Copy every line of the material below word for word, leaving the pictures out of your answer.

==== SOURCE MATERIAL

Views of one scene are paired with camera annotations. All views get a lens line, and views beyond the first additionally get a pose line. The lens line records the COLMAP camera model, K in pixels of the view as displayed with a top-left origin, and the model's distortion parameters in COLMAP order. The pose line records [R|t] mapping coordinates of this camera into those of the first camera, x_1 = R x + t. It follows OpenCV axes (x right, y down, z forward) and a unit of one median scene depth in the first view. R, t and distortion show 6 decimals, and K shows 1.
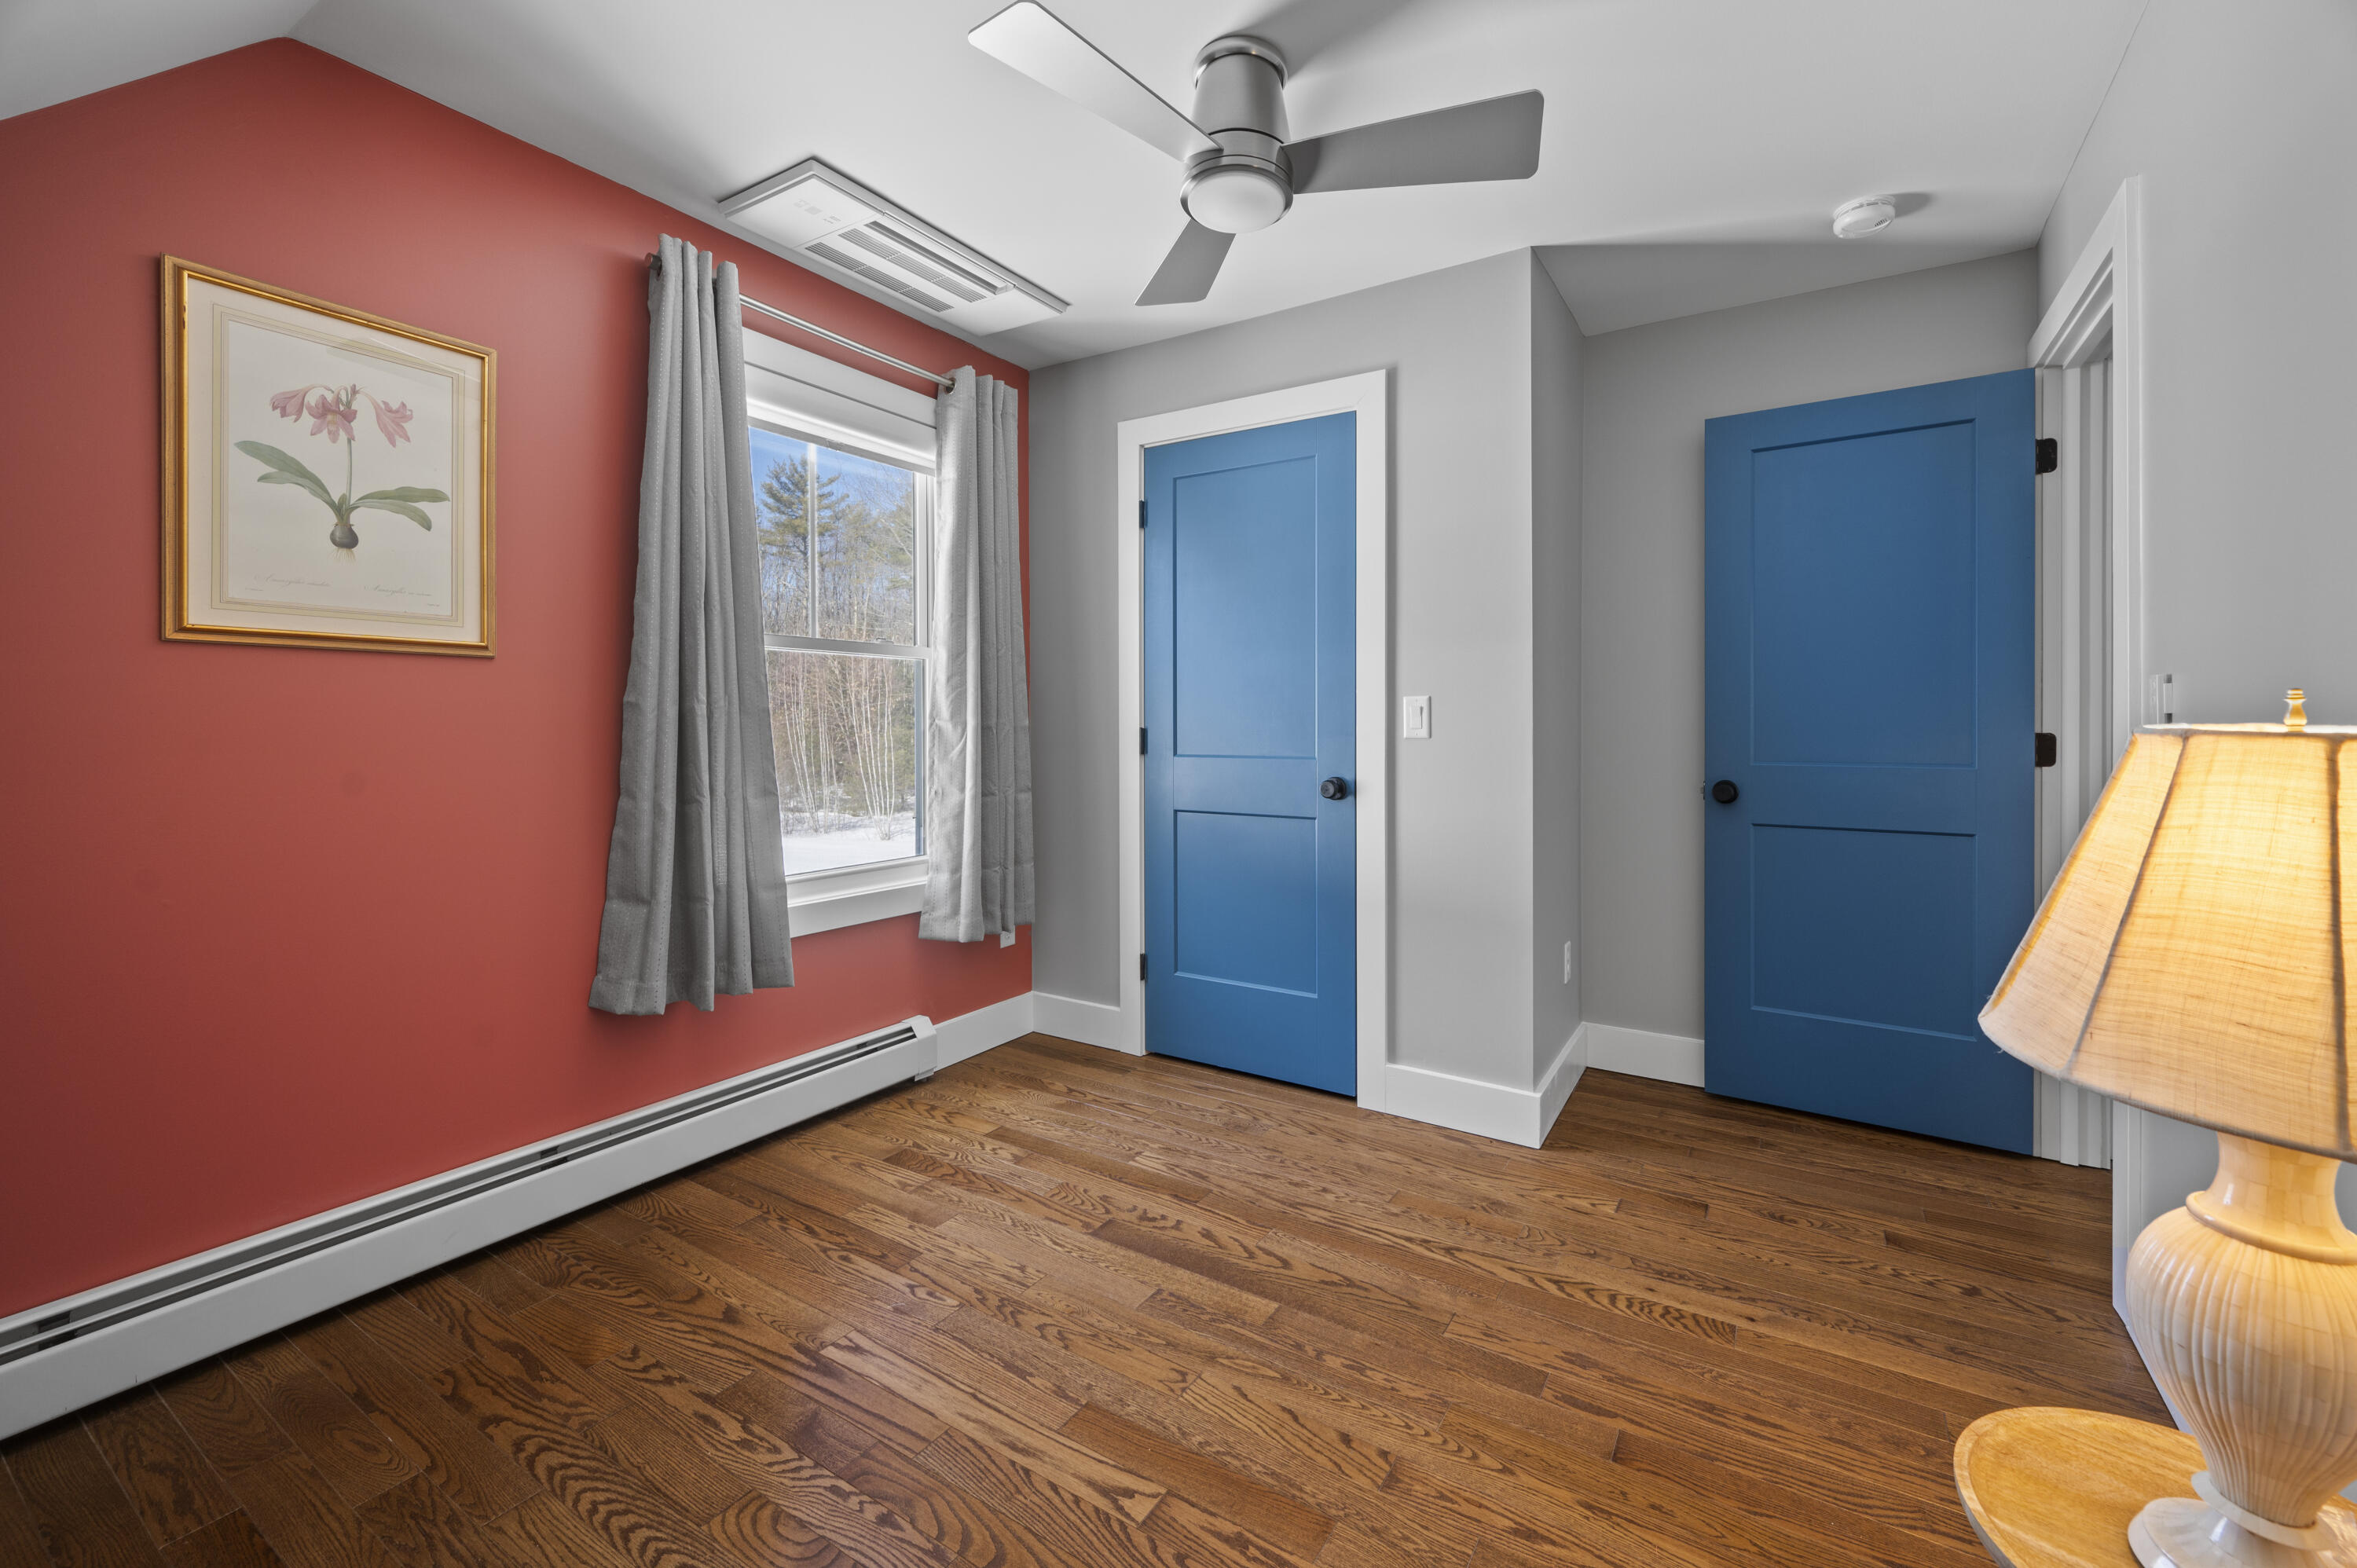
lens RADIAL K [[952.1, 0, 1200.5], [0, 952.1, 720.3], [0, 0, 1]] dist [0.000261, 0.000135]
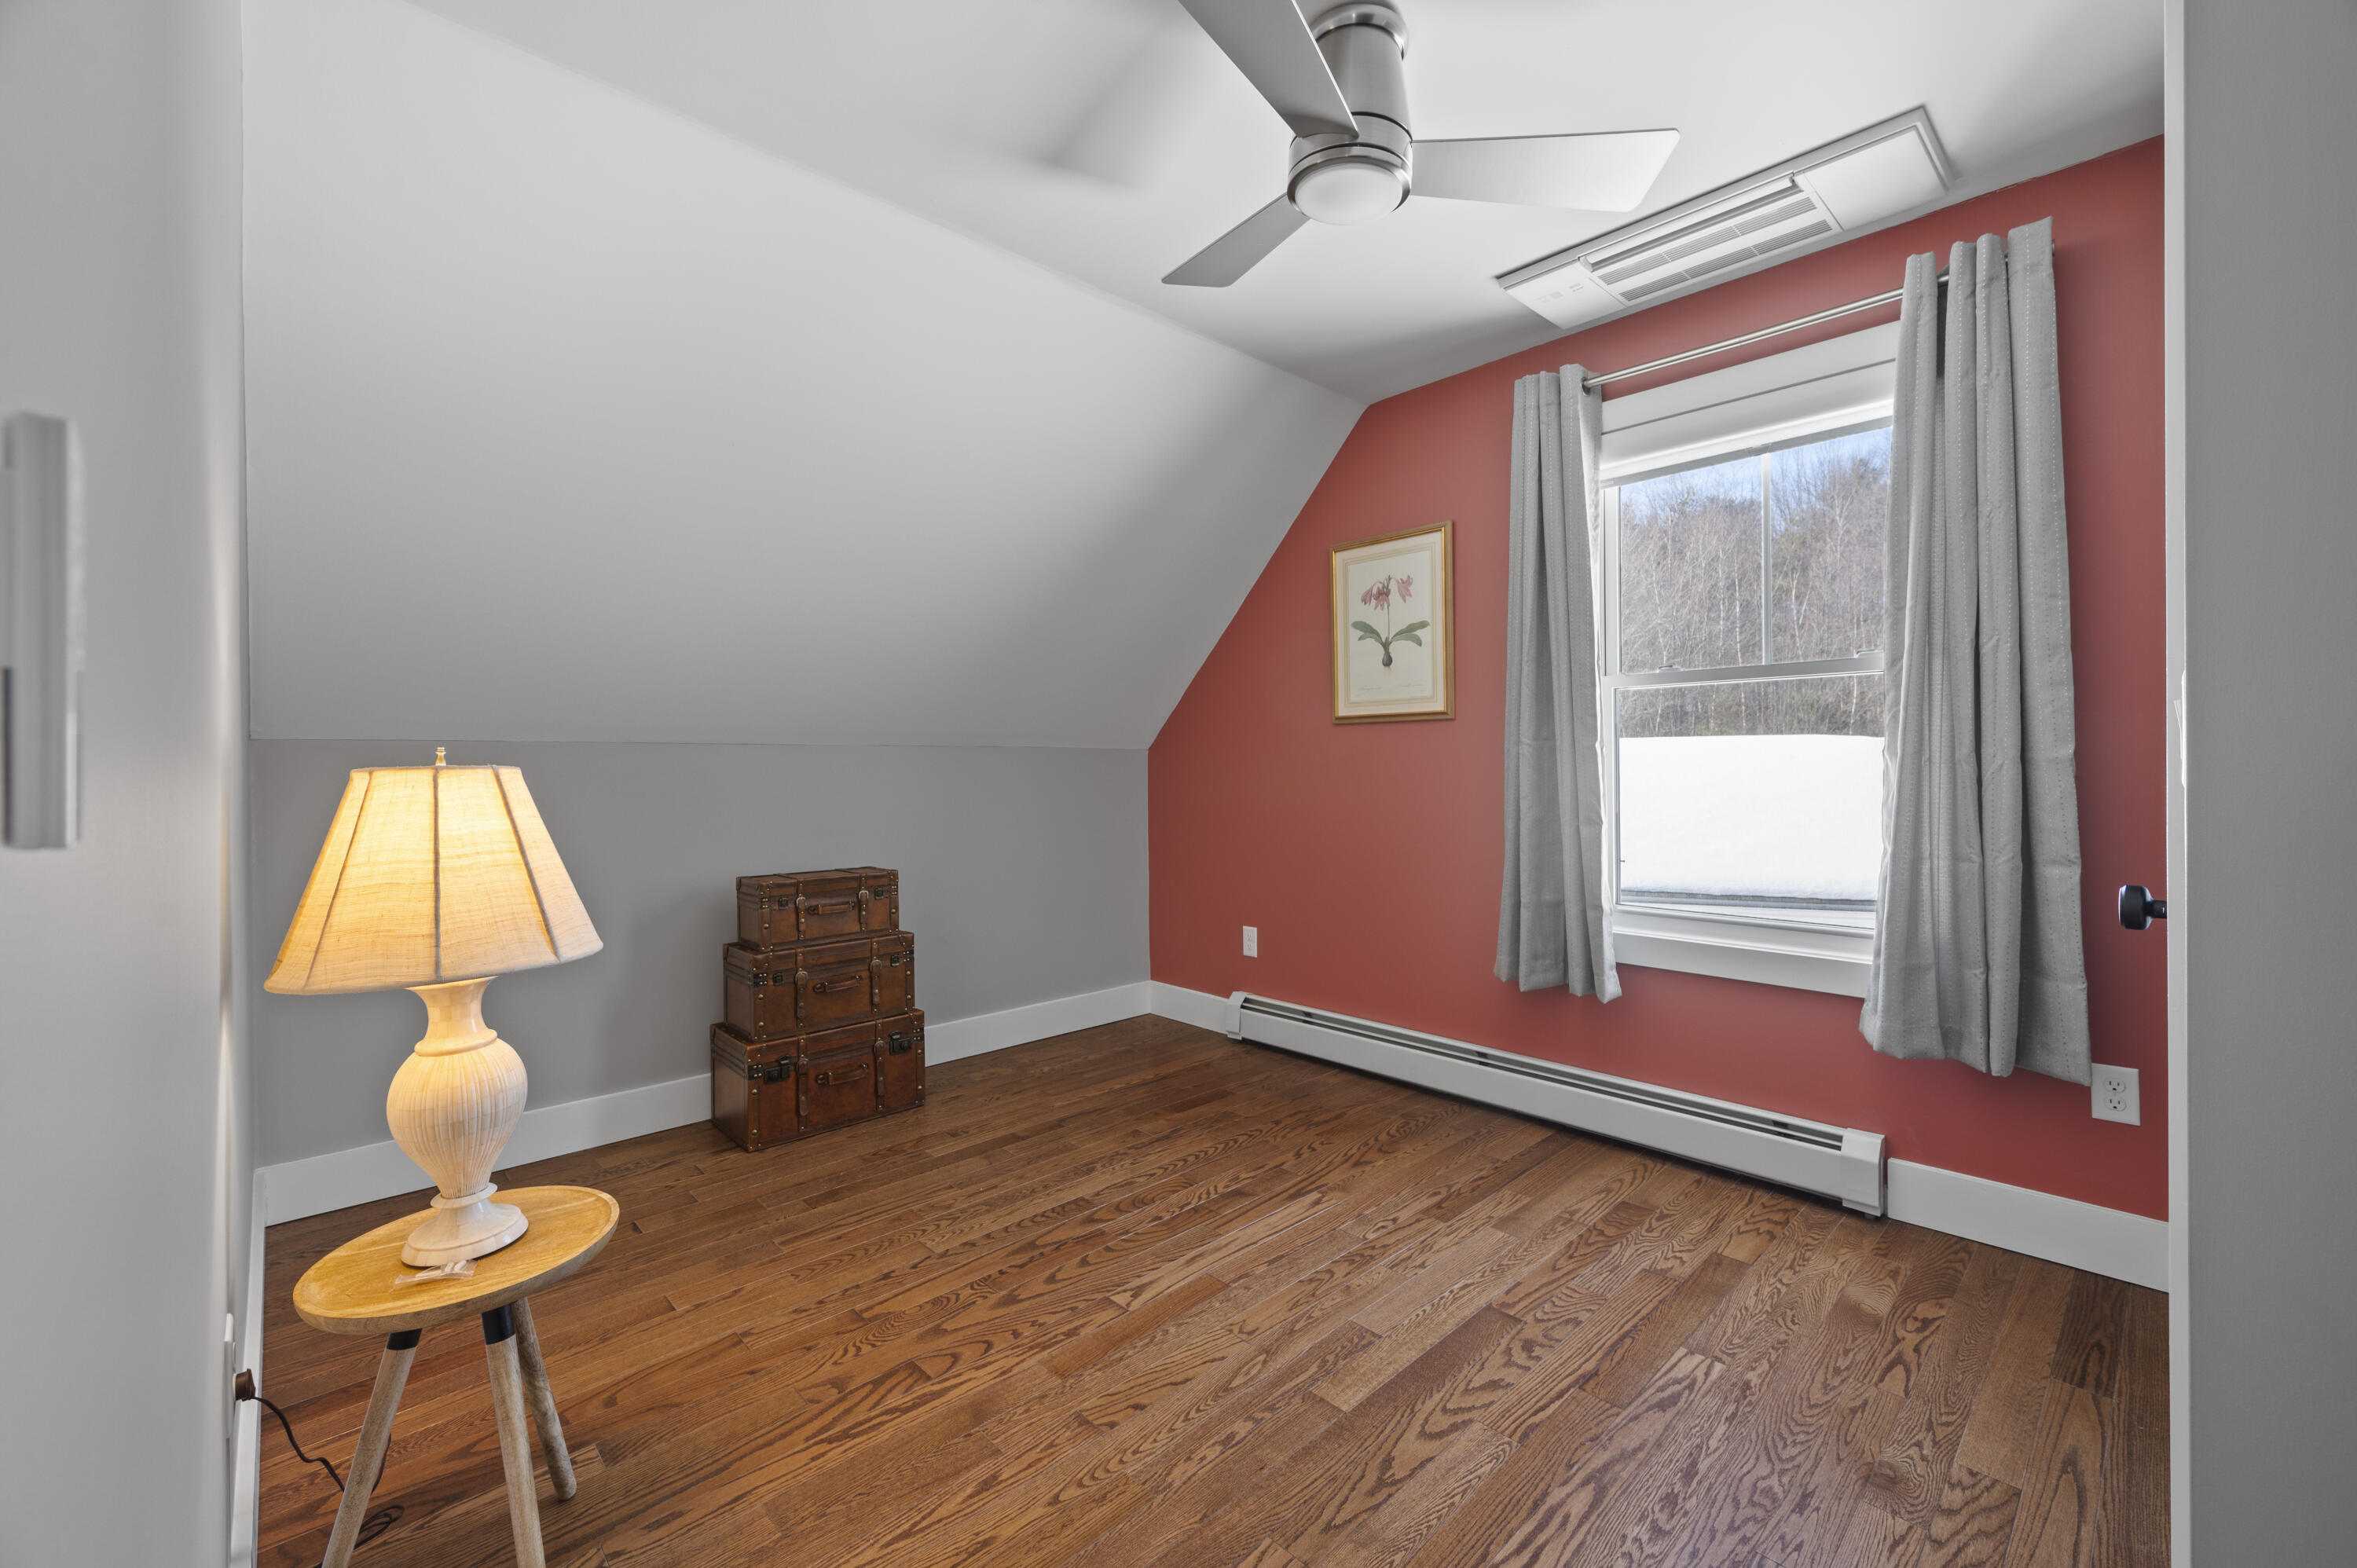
lens RADIAL K [[952.1, 0, 1186.9], [0, 952.1, 768.9], [0, 0, 1]] dist [0.000261, 0.000135]
pose [[-0.237749, 0.004149, -0.971318, 0.924367], [0.011883, 0.999928, 0.001362, 0.008642], [0.971254, -0.011219, -0.237781, 1.011371]]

========

-- ANSWER FOR THIS EXERCISE --
Views of one scene are paired with camera annotations. All views get a lens line, and views beyond the first additionally get a pose line. The lens line records the COLMAP camera model, K in pixels of the view as displayed with a top-left origin, and the model's distortion parameters in COLMAP order. The pose line records [R|t] mapping coordinates of this camera into those of the first camera, x_1 = R x + t. It follows OpenCV axes (x right, y down, z forward) and a unit of one median scene depth in the first view. R, t and distortion show 6 decimals, and K shows 1.
lens RADIAL K [[952.1, 0, 1200.5], [0, 952.1, 720.3], [0, 0, 1]] dist [0.000261, 0.000135]
lens RADIAL K [[952.1, 0, 1186.9], [0, 952.1, 768.9], [0, 0, 1]] dist [0.000261, 0.000135]
pose [[-0.237749, 0.004149, -0.971318, 0.924367], [0.011883, 0.999928, 0.001362, 0.008642], [0.971254, -0.011219, -0.237781, 1.011371]]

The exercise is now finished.